ACTIVITY —
Lay out every line of the source text in all of the records below as a Markdown table with the columns "Row" and "Line," numbering the rows and skipping blank lines. Leave the pictures out of your answer.

Saved entries —
# # # #

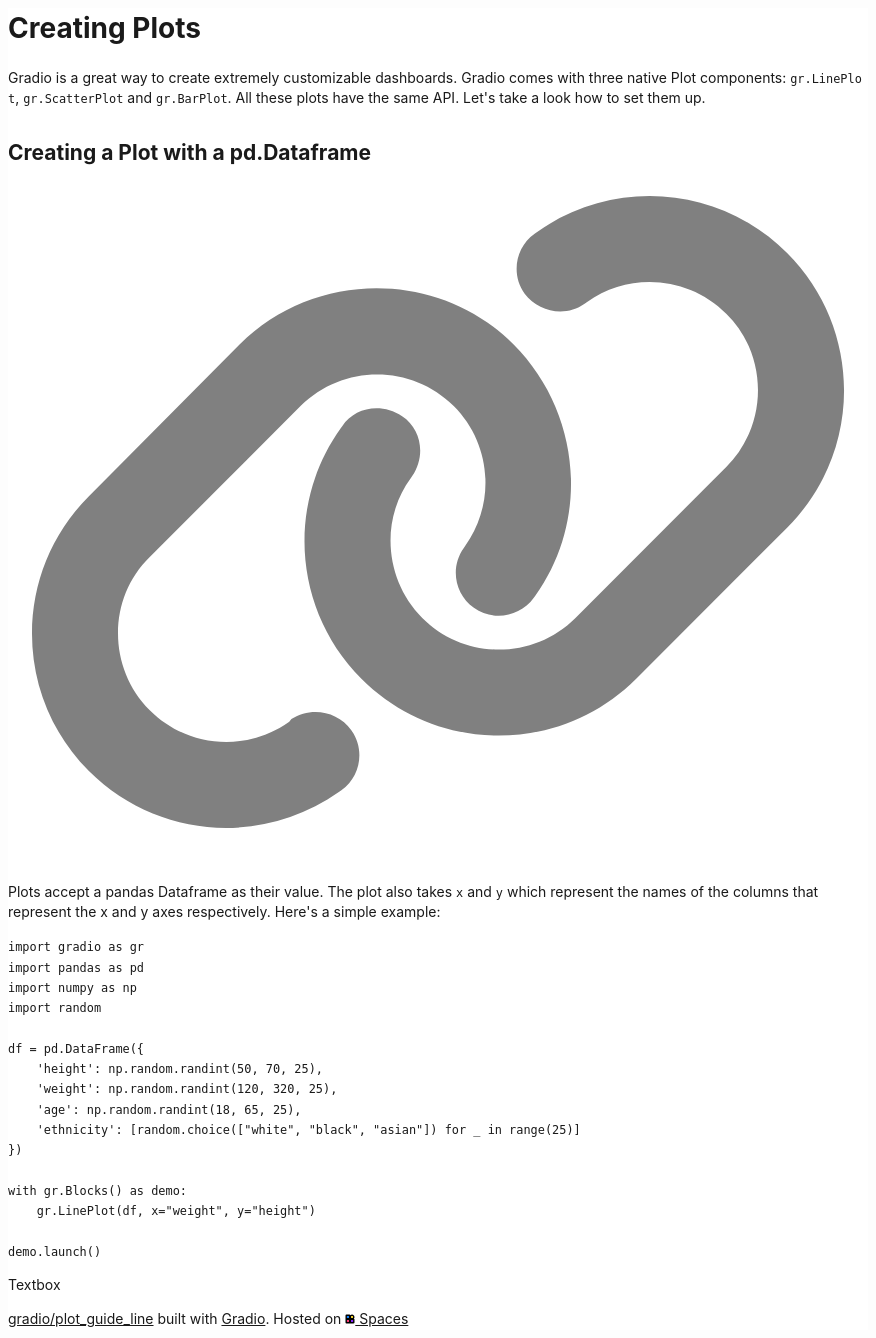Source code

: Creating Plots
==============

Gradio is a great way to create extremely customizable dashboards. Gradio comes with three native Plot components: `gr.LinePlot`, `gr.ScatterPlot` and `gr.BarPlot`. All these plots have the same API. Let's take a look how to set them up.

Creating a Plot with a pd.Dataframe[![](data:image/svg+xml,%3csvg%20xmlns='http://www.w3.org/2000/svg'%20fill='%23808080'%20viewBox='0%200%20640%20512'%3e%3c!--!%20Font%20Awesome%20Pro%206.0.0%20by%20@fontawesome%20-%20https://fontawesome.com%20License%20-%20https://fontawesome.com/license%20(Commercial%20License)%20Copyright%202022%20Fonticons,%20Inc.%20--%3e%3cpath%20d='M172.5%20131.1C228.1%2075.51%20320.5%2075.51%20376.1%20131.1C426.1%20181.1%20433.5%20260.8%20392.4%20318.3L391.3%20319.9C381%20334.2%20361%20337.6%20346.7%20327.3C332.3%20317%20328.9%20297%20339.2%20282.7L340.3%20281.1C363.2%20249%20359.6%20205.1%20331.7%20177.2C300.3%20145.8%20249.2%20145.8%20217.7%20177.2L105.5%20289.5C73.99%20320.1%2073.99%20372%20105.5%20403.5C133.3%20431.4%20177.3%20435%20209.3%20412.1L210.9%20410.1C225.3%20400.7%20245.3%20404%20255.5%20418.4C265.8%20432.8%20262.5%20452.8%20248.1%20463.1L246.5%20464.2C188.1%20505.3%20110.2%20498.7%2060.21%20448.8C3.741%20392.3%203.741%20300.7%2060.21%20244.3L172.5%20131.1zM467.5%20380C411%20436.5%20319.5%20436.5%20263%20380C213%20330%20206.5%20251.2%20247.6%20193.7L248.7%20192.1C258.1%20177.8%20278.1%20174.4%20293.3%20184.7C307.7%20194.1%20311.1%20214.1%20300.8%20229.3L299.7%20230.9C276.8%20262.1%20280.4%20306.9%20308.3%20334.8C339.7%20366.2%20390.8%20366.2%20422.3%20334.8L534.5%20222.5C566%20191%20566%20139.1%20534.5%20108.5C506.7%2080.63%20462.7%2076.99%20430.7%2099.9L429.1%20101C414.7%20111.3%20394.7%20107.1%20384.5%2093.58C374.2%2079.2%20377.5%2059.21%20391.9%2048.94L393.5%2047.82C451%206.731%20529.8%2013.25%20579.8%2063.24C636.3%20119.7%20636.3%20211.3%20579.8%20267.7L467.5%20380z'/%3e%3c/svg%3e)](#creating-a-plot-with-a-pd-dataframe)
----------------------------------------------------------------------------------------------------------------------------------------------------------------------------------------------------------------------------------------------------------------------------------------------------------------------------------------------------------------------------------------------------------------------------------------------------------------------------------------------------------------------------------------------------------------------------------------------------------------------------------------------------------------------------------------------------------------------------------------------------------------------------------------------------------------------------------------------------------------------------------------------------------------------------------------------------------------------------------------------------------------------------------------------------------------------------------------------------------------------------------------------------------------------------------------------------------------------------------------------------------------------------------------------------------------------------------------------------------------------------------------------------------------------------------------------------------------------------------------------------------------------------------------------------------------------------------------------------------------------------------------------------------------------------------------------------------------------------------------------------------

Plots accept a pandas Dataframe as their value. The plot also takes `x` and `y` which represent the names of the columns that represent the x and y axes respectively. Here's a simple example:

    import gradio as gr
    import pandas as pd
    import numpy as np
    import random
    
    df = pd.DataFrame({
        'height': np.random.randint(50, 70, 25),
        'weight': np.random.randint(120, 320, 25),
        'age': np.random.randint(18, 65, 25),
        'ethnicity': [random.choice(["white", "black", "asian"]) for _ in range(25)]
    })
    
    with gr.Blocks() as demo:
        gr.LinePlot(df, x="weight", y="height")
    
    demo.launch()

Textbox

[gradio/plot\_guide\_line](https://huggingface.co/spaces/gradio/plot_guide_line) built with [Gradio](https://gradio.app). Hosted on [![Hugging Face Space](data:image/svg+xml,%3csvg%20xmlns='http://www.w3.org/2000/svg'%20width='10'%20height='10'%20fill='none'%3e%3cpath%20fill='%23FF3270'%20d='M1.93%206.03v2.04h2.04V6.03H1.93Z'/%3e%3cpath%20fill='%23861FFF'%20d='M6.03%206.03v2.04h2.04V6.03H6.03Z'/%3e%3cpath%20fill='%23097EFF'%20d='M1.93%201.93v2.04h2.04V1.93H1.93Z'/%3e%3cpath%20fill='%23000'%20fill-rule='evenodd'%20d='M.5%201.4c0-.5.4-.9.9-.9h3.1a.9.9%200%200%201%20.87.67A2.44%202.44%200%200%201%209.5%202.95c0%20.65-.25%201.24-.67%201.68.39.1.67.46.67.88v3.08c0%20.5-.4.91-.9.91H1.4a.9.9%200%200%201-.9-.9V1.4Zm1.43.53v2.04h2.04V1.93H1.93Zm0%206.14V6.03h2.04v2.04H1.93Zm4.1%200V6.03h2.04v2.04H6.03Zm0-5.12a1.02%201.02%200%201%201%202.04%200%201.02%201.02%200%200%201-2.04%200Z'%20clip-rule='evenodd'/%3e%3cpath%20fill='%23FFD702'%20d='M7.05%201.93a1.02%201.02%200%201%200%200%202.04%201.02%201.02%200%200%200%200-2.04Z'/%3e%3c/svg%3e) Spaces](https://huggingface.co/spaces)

# # # #

YOUR SOLUTION —
| Row | Line |
|---|---|
| 1 | Source code |
| 2 | : Creating Plots |
| 3 | ============== |
| 4 | Gradio is a great way to create extremely customizable dashboards. Gradio comes with three native Plot components: `gr.LinePlot`, `gr.ScatterPlot` and `gr.BarPlot`. All these plots have the same API. Let's take a look how to set them up. |
| 5 | Creating a Plot with a pd.Dataframe[![](data:image/svg+xml,%3csvg%20xmlns='http://www.w3.org/2000/svg'%20fill='%23808080'%20viewBox='0%200%20640%20512'%3e%3c!--!%20Font%20Awesome%20Pro%206.0.0%20by%20@fontawesome%20-%20https://fontawesome.com%20License%20-%20https://fontawesome.com/license%20(Commercial%20License)%20Copyright%202022%20Fonticons,%20Inc.%20--%3e%3cpath%20d='M172.5%20131.1C228.1%2075.51%20320.5%2075.51%20376.1%20131.1C426.1%20181.1%20433.5%20260.8%20392.4%20318.3L391.3%20319.9C381%20334.2%20361%20337.6%20346.7%20327.3C332.3%20317%20328.9%20297%20339.2%20282.7L340.3%20281.1C363.2%20249%20359.6%20205.1%20331.7%20177.2C300.3%20145.8%20249.2%20145.8%20217.7%20177.2L105.5%20289.5C73.99%20320.1%2073.99%20372%20105.5%20403.5C133.3%20431.4%20177.3%20435%20209.3%20412.1L210.9%20410.1C225.3%20400.7%20245.3%20404%20255.5%20418.4C265.8%20432.8%20262.5%20452.8%20248.1%20463.1L246.5%20464.2C188.1%20505.3%20110.2%20498.7%2060.21%20448.8C3.741%20392.3%203.741%20300.7%2060.21%20244.3L172.5%20131.1zM467.5%20380C411%20436.5%20319.5%20436.5%20263%20380C213%20330%20206.5%20251.2%20247.6%20193.7L248.7%20192.1C258.1%20177.8%20278.1%20174.4%20293.3%20184.7C307.7%20194.1%20311.1%20214.1%20300.8%20229.3L299.7%20230.9C276.8%20262.1%20280.4%20306.9%20308.3%20334.8C339.7%20366.2%20390.8%20366.2%20422.3%20334.8L534.5%20222.5C566%20191%20566%20139.1%20534.5%20108.5C506.7%2080.63%20462.7%2076.99%20430.7%2099.9L429.1%20101C414.7%20111.3%20394.7%20107.1%20384.5%2093.58C374.2%2079.2%20377.5%2059.21%20391.9%2048.94L393.5%2047.82C451%206.731%20529.8%2013.25%20579.8%2063.24C636.3%20119.7%20636.3%20211.3%20579.8%20267.7L467.5%20380z'/%3e%3c/svg%3e)](#creating-a-plot-with-a-pd-dataframe) |
| 6 | ---------------------------------------------------------------------------------------------------------------------------------------------------------------------------------------------------------------------------------------------------------------------------------------------------------------------------------------------------------------------------------------------------------------------------------------------------------------------------------------------------------------------------------------------------------------------------------------------------------------------------------------------------------------------------------------------------------------------------------------------------------------------------------------------------------------------------------------------------------------------------------------------------------------------------------------------------------------------------------------------------------------------------------------------------------------------------------------------------------------------------------------------------------------------------------------------------------------------------------------------------------------------------------------------------------------------------------------------------------------------------------------------------------------------------------------------------------------------------------------------------------------------------------------------------------------------------------------------------------------------------------------------------------------------------------------------------------------------------------------------------------- |
| 7 | Plots accept a pandas Dataframe as their value. The plot also takes `x` and `y` which represent the names of the columns that represent the x and y axes respectively. Here's a simple example: |
| 8 |     import gradio as gr |
| 9 |     import pandas as pd |
| 10 |     import numpy as np |
| 11 |     import random |
| 12 |     df = pd.DataFrame({ |
| 13 |         'height': np.random.randint(50, 70, 25), |
| 14 |         'weight': np.random.randint(120, 320, 25), |
| 15 |         'age': np.random.randint(18, 65, 25), |
| 16 |         'ethnicity': [random.choice(["white", "black", "asian"]) for _ in range(25)] |
| 17 |     }) |
| 18 |     with gr.Blocks() as demo: |
| 19 |         gr.LinePlot(df, x="weight", y="height") |
| 20 |     demo.launch() |
| 21 | Textbox |
| 22 | [gradio/plot\_guide\_line](https://huggingface.co/spaces/gradio/plot_guide_line) built with [Gradio](https://gradio.app). Hosted on [![Hugging Face Space](data:image/svg+xml,%3csvg%20xmlns='http://www.w3.org/2000/svg'%20width='10'%20height='10'%20fill='none'%3e%3cpath%20fill='%23FF3270'%20d='M1.93%206.03v2.04h2.04V6.03H1.93Z'/%3e%3cpath%20fill='%23861FFF'%20d='M6.03%206.03v2.04h2.04V6.03H6.03Z'/%3e%3cpath%20fill='%23097EFF'%20d='M1.93%201.93v2.04h2.04V1.93H1.93Z'/%3e%3cpath%20fill='%23000'%20fill-rule='evenodd'%20d='M.5%201.4c0-.5.4-.9.9-.9h3.1a.9.9%200%200%201%20.87.67A2.44%202.44%200%200%201%209.5%202.95c0%20.65-.25%201.24-.67%201.68.39.1.67.46.67.88v3.08c0%20.5-.4.91-.9.91H1.4a.9.9%200%200%201-.9-.9V1.4Zm1.43.53v2.04h2.04V1.93H1.93Zm0%206.14V6.03h2.04v2.04H1.93Zm4.1%200V6.03h2.04v2.04H6.03Zm0-5.12a1.02%201.02%200%201%201%202.04%200%201.02%201.02%200%200%201-2.04%200Z'%20clip-rule='evenodd'/%3e%3cpath%20fill='%23FFD702'%20d='M7.05%201.93a1.02%201.02%200%201%200%200%202.04%201.02%201.02%200%200%200%200-2.04Z'/%3e%3c/svg%3e) Spaces](https://huggingface.co/spaces) |